Are My ADHD Meds Working?

Frequently, I’m asked, “How do I know if my ADHD medications are working?” This is a fascinating question. I often find that people start taking meds with an expectation that they will magically become organized. Other times, it isn’t like a person is expecting to feel a buzz, but they do seem to expect to feel something cognitively. In excess, the meds can be noticeable. Some describe the experience as a calmness. In any event, you shouldn’t be feeling a buzz.

Furthermore, pills don’t teach the skills, so don’t expect to magically or instinctively become organized. In simple terms, ADHD stimulant medication helps a person sustain focus. In other words, maybe you could read only four of five pages of a book before starting to take meds. If after taking meds you can read three chapters, then you will know the meds are having an impact because you are able to sustain focus for a longer period of time.

Another thing to be mindful of when it comes to taking meds is the simple fact that the meds help you sustain focus, but they don’t tell you what to focus on. Knowing what to focus on is still a function of mindfulness. What I mean is that you should pause and pay attention to what you are attending to. Then question if it is the right thing for you to focus on or if you should be spending so much time focused on it. Alternatively, have the awareness to find a structure, person, or system that helps you determine what to attend to.

In short, pills don’t teach skills, so if you are feeling a buzz, there is a chance you are overmedicated. The litmus test is whether or not you are able to sustain focus on a task you couldn’t attend to before taking the meds or if you are able to sustain focus on a task for a longer period of time. If you can, then your meds are having an impact.

Jeff Copper, Attention and ADHD Coach

6 thoughts on “Are My ADHD Meds Working?

  1. Hi All! For me, the medication provides two distinct, important forms of support.

    There is the focus, which is allied with a sense of “mental energy”. Another way to phrase that is a feeling of sustained momentum, which is different but related to focus. I feel focused, and more able to keep going.

    The second support is conceptual; if I don’t get things done as planned, it is a huge improvement to know that tomorrow will bring a solid opportunity to follow up. Before medication, there was always a subtle, probably subconscious doubt of what I could achieve the next day. This was very undermining of long-term confidence and basic optimism. Now, I know there is help at hand!

  2. Jeff: In addition to studying ADHD and getting some coaching from you, I was taking bupropion (an antidepressant) for my ADHD–my MD recommended against stimulants as not medically appropriate for me. I also started meditating on a daily basis. I was never really sure how well the bupropion was working, but I have found that meditation has been very effective, and so I recently stopped my medication. Since then, as one illustration of how meditation seems more effective for me than medication, I sometimes count my breaths during meditation.
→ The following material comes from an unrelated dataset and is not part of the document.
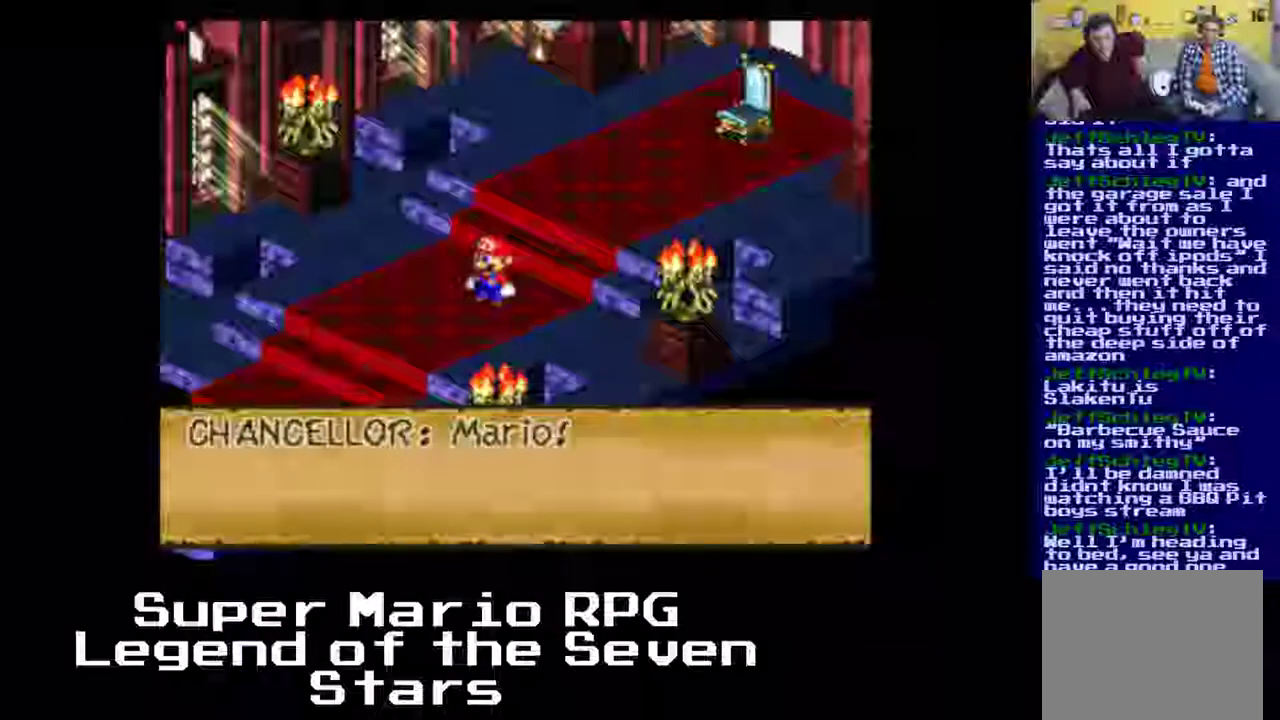
{"buttons": [], "left_stick": "center", "events": []}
When I started, I quickly lost count within a few seconds because of distractedness. Today I went for about two minutes without losing count before moving on to another exercise.

    1. “Booya! I loved how you shared your experience meditating… counting your breaths. In my world I translate it as you are practicing using meditation as an exercise… like an athlete does exercises to practice developing a skill. The more you practice the better you get… up to 2 minutes! Love it!
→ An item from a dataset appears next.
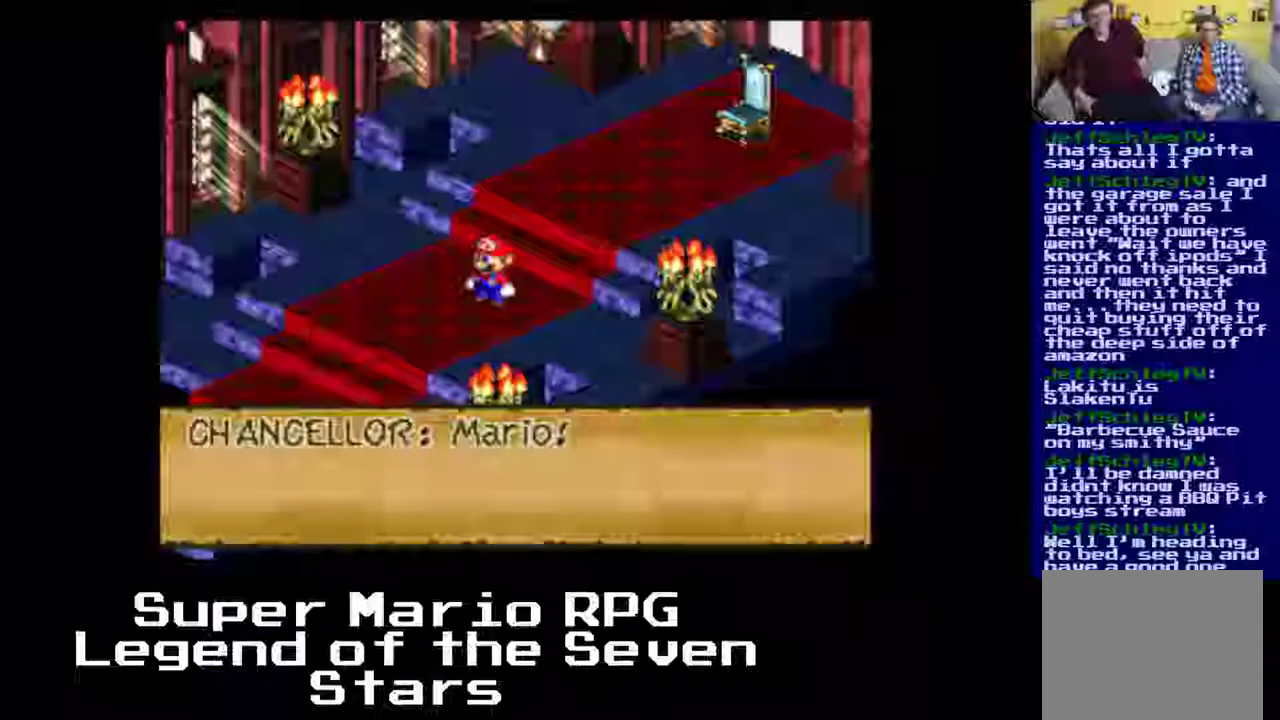
{"buttons": [], "left_stick": "center", "events": []}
  3. This is concise and very helpful. It is so true that increased focus is just one piece of the puzzle. Mindfulness, self analysis and systems complete the picture of a better functioning life.

    Just a couple of weeks ago in a meeting with my supervisor, I was able to articulate where I get off track with completing important tasks and together we came up with a simple list to help me prevent that.
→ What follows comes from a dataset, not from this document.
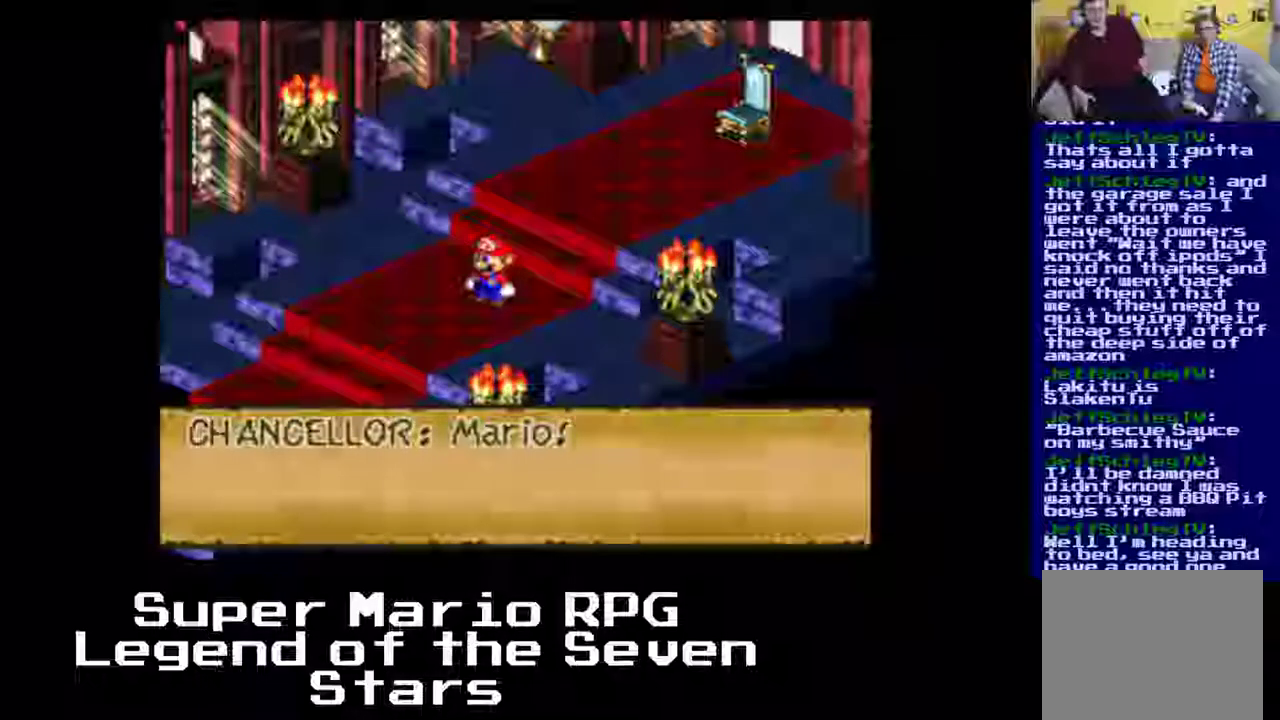
{"buttons": [], "left_stick": "center", "events": []}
    The meds help me look objectively at my own behavior and thought patterns.
    They also enable me to focus on my list and not feel overwhelmed or mentally tired from my work. But without the list itself, I’d be far less efficient.

    1. Thanks for your post. Well articulated. For many, the meds help them sustain focus. The meds don’t get you organized and they don’t tell you what to focus on… they just help you sustain focus. Further, they help but don’t resolve working memory issues. In the end, I’m thrilled that they help you PAUSE and get on track!